Desde Mariana, passando pelos dilacerados distritos de Bento Rodrigues e Paracatu de Baixo, até a foz do Rio Doce, já no Espírito Santo, são algumas centenas de quilômetros de destruição, alterações ambientais, devastação, vidas perdidas, precarização e muito mais, que permanecessem. As vidas perdidas em Bento e as tragédias pessoais de quem não foi avisado a tempo, são imensuráveis. As mudanças na vida das pessoas até a foz do Rio Doce, no Espírito Santo, estão caindo no esquecimento.

Tipificação

Posto que não foi acidente, foi CRIME.

Particularmente, não gosto de delações premiadas e acordos sobre crimes cometidos. Toda vez que a lei é “flexibilizada” por este tipo de “atenuação”, uma espécie de contra legem, fico com os dois pés atrás.

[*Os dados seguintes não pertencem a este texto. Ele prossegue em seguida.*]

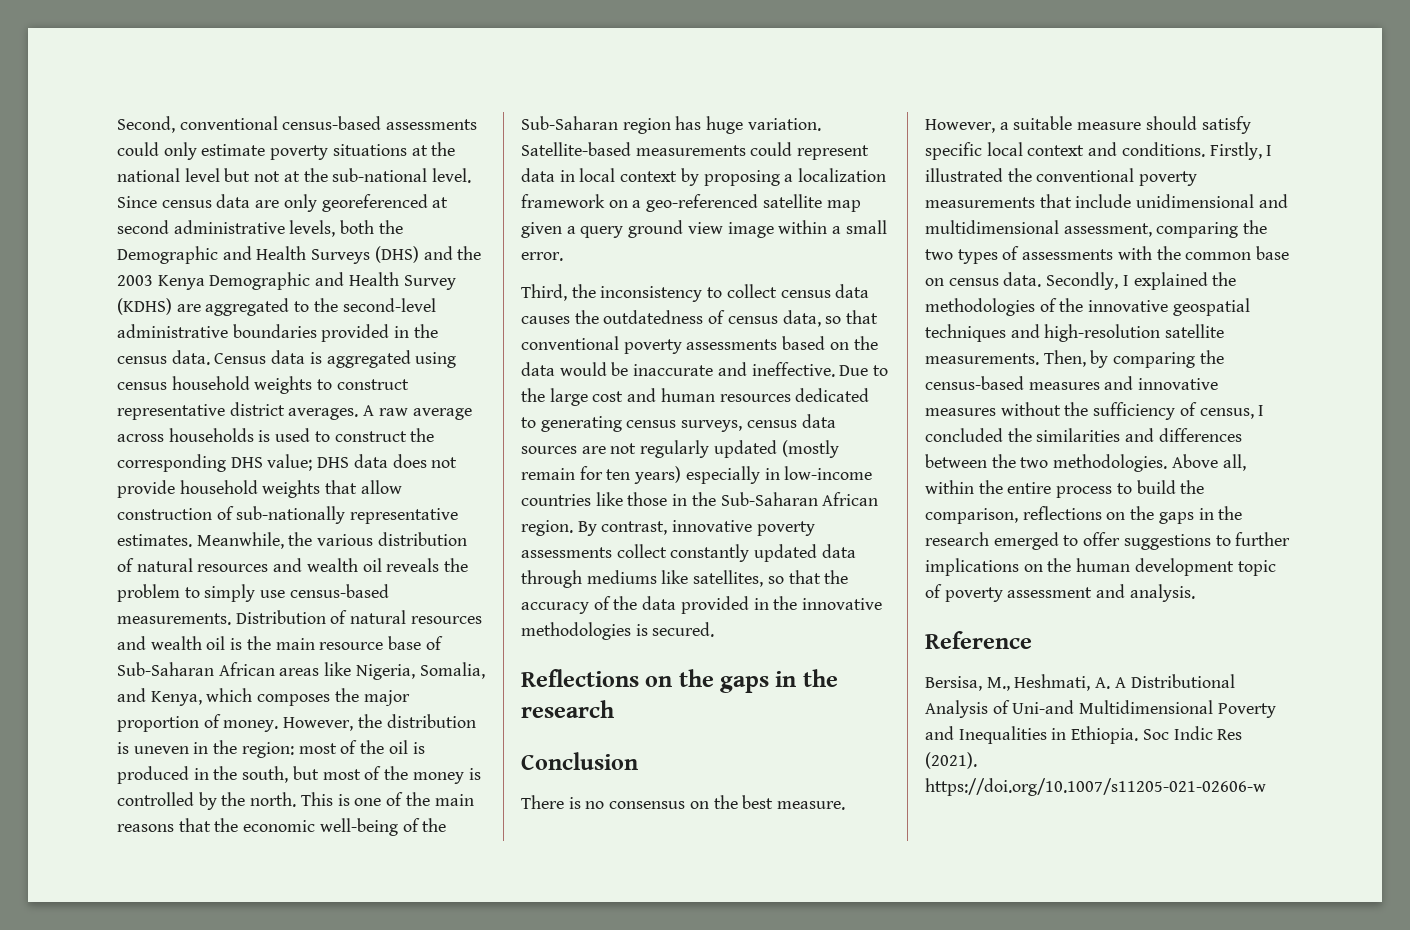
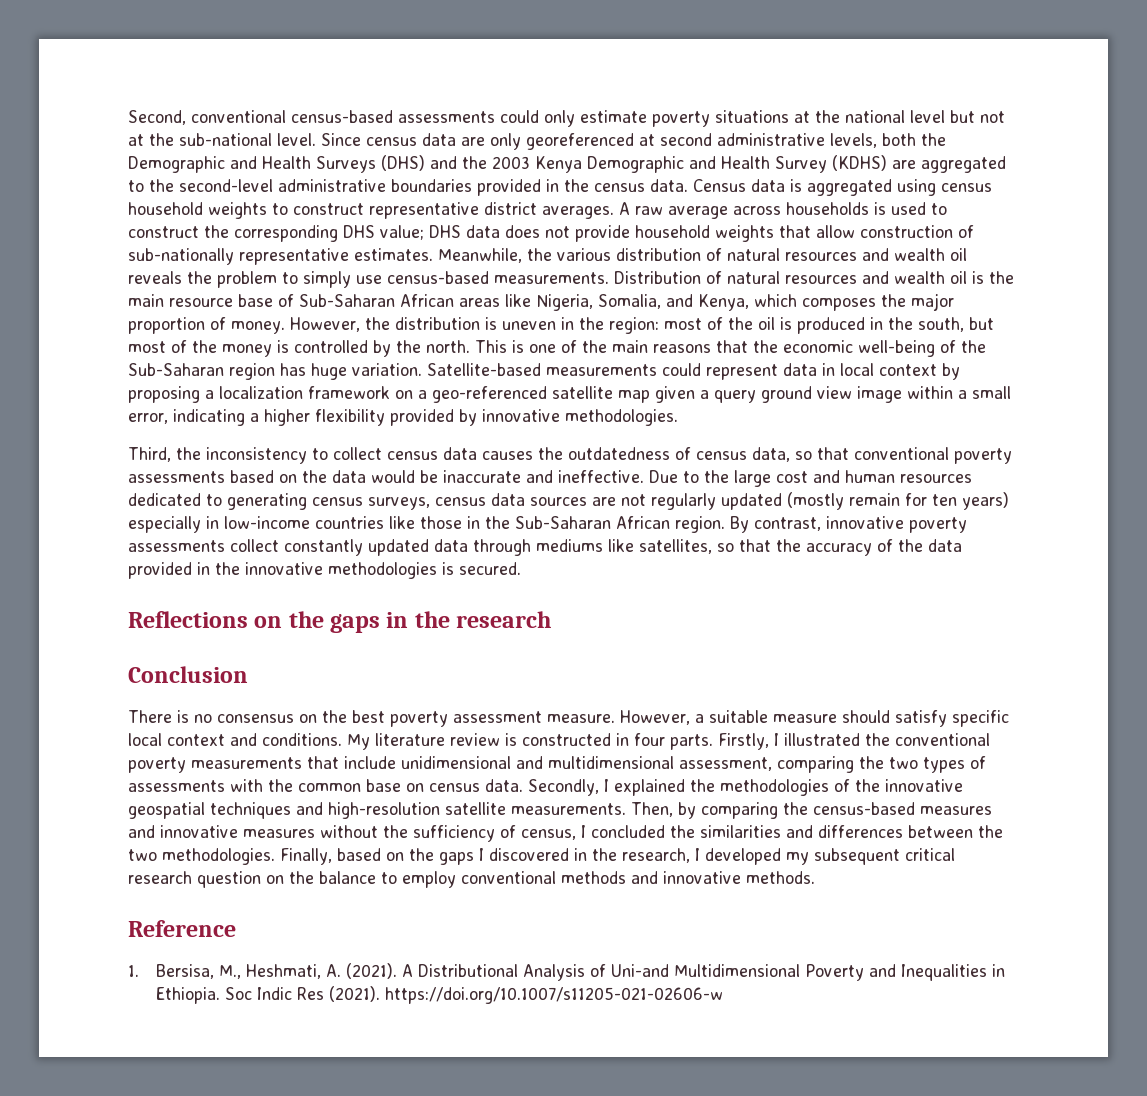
[521,252,563,261] error. -> [128,409,678,426] error, indicating a higher flexibility provided by innovative methodologies.
(774, 802) none -> [390,711,542,727] poverty assessment
(1205, 149) none -> [347,733,713,750] My literature review is constructed in four parts.
[1171,454,1246,471] [925,480,1205,498] [925,506,1243,524] [925,532,1291,550] [925,558,1276,576] [925,584,1195,602] Above all, within the entire process to build the comparison, reflections on the gaps in the research emerged to offer suggestions to further implications on the human development topic of poverty assessment and analysis. -> [280,848,955,865] [128,871,815,888] Finally, based on the gaps I discovered in the research, I developed my subsequent critical research question on the balance to employ conventional methods and innovative methods.
(1032, 640) none -> [128,965,139,977] 1.
(1111, 683) none -> [346,963,398,979] (2021).

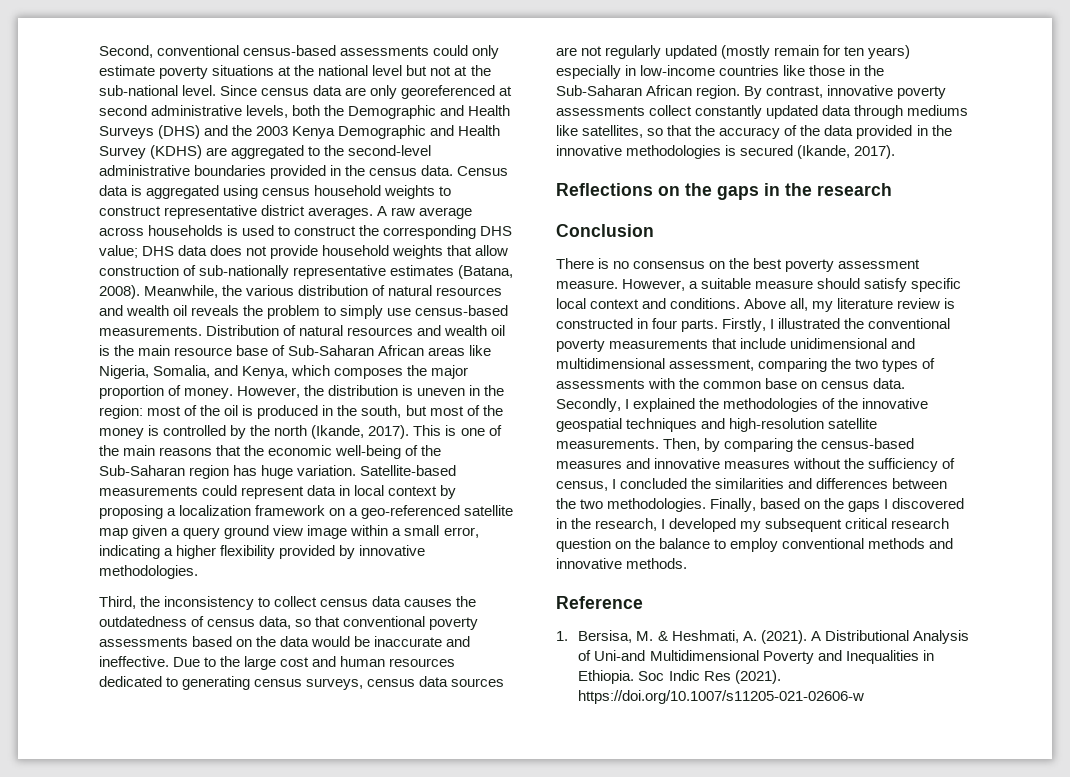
[354,248,433,261] estimates. -> [390,265,514,279] [99,285,140,299] estimates (Batana, 2008).
[426,340,470,353] north. -> [274,425,410,439] north (Ikande, 2017).
[459,562,521,575] secured. -> [740,145,896,159] secured (Ikande, 2017).
[347,734,370,750] My -> [744,298,834,312] Above all, my
[219,965,242,979] M., -> [636,631,668,641] M. &

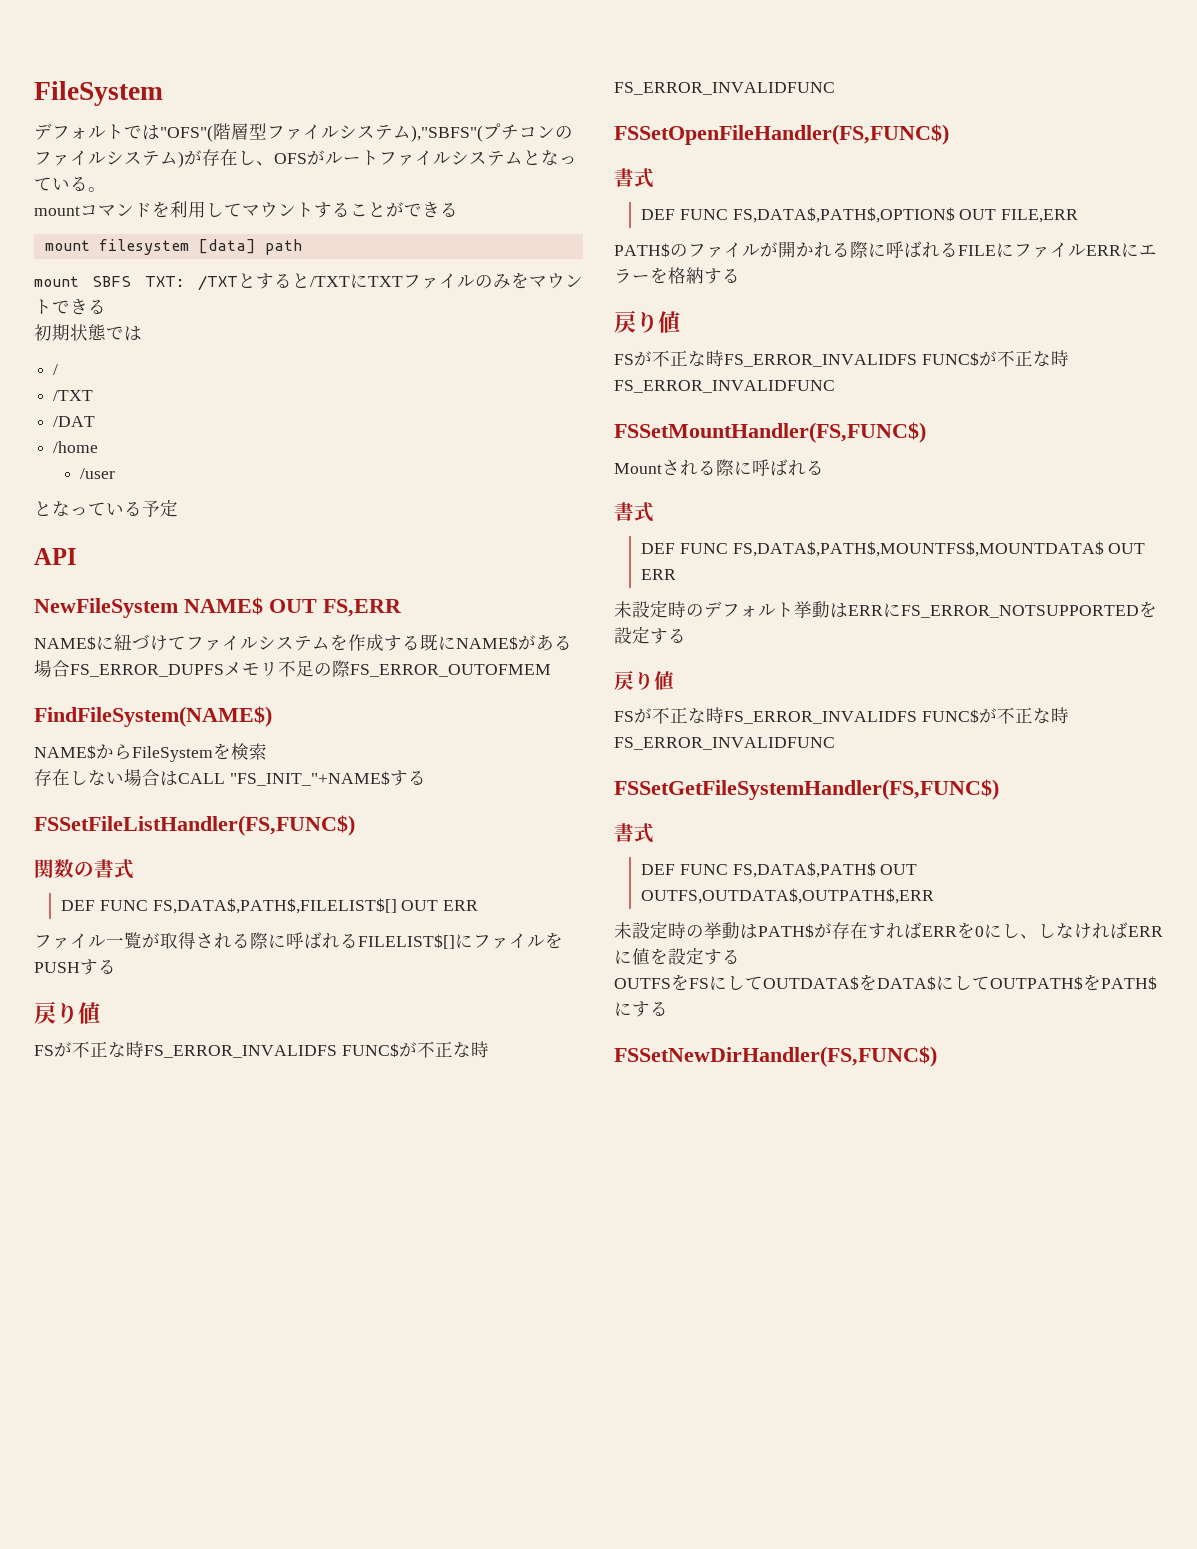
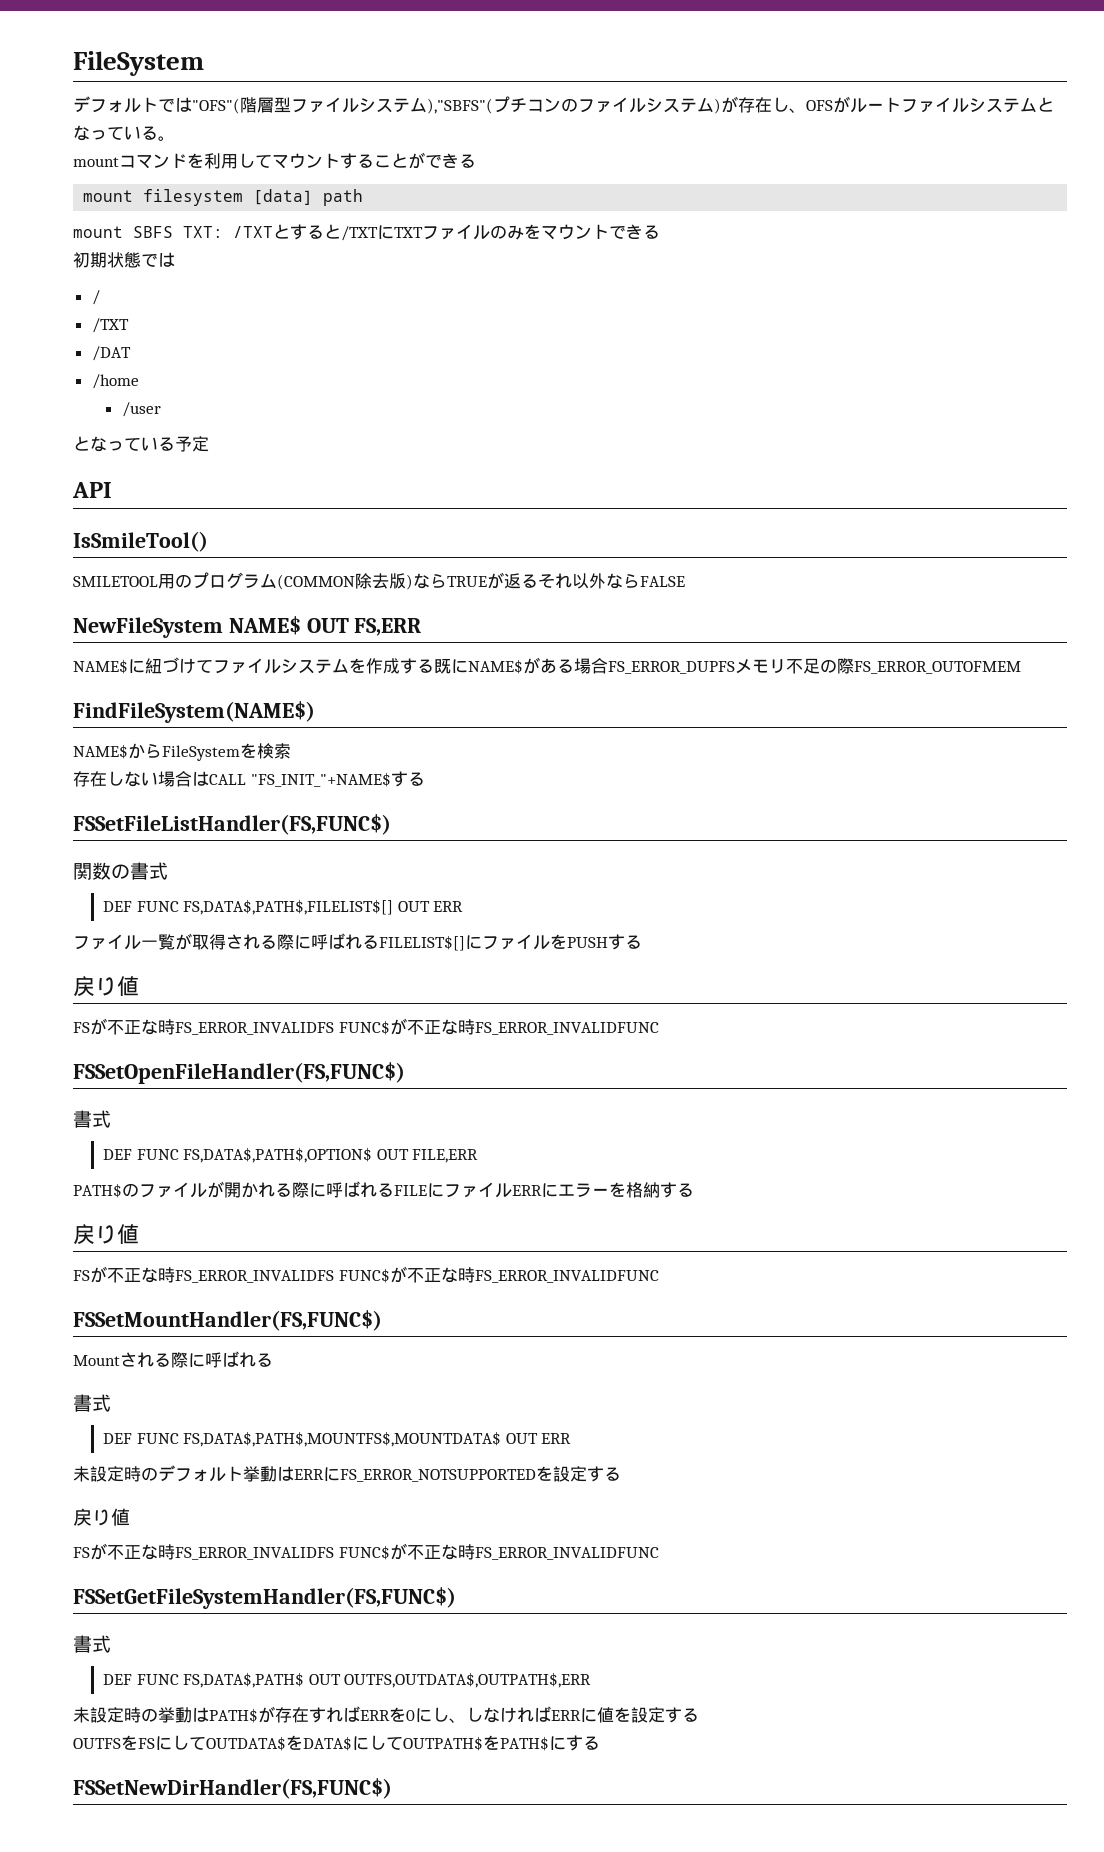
(77, 556) none -> [73,531,208,552] [73,572,685,590] // IsSmileTool() // SMILETOOL用のプログラム(COMMON除去版)ならTRUEが返るそれ以外ならFALSE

O acordo feito pela Samarco, que deveria incluir Vale e BHP, está sendo conduzido com todos os reais interessados, da barragem até a foz do Rio Doce?

Fica muito esquisito quando alguns setores da sociedade atingida pelo crime, via seus representantes, agem no sentido contrário dos interesses de outros atingidos ou dos representantes de outras comunidades. Quer dizer que o crime vai ter acordos, punições e “recompensas” diferenciadas?

Terrível !

País de desmemoriados

Na Câmara de Deputados, um coordenador de uma destas comissões de enganação declara “Nossa série de audiências tem o objetivo principal de esclarecer as causas desse terrível acidente e abordar as providências que estão sendo adotadas para minimizar a dor dos atingidos e recompor o ambiente degradado”. A mim, não enganam.

Em Mariana, parece que as vítimas do crime ambiental chegaram num acordo sobre a localidade em que será construído o “novo Bento”. Menos mal.

Mas a cidade ainda está encalacrada com algumas questões como a distribuição dos recursos financeiros recebidos de doações, como as condições em que a mineradora quer voltar a operar e outros assuntos que passam desapercebidos até da própria população de Mariana. Os interesses são muitos, diferentes, dispersos.

Aí quando vejo a celeridade de instalação do impeachment da presidente Dilma, quando vejo a procrastinação do presidente da Câmara em relação ao seu próprio.processo na Comissão de Ética e, surpreso, vejo uma audiência para tratar do crime ambiental e contra a população de Mariana e todos os cidadãos de Minas Gerais e Espírito Santo, completamente esvaziada e sem quórum. Nem parlamentares de Minas Gerais se dignaram a aparecer para tratar do assunto. Mas irão pedir votos em todas as cidades e populações atingidas. Aliás deve ter candidato pensando em se eleger sobre a tragédia destes conterrâneos.

Pensei em escolher uma imagem do plenário vazio. Não vou dar esta moral para vagabundos e déspotas.

Continuaremos de olhos nos criminosos e em quem acoberta criminosos. Não serão esquecidos.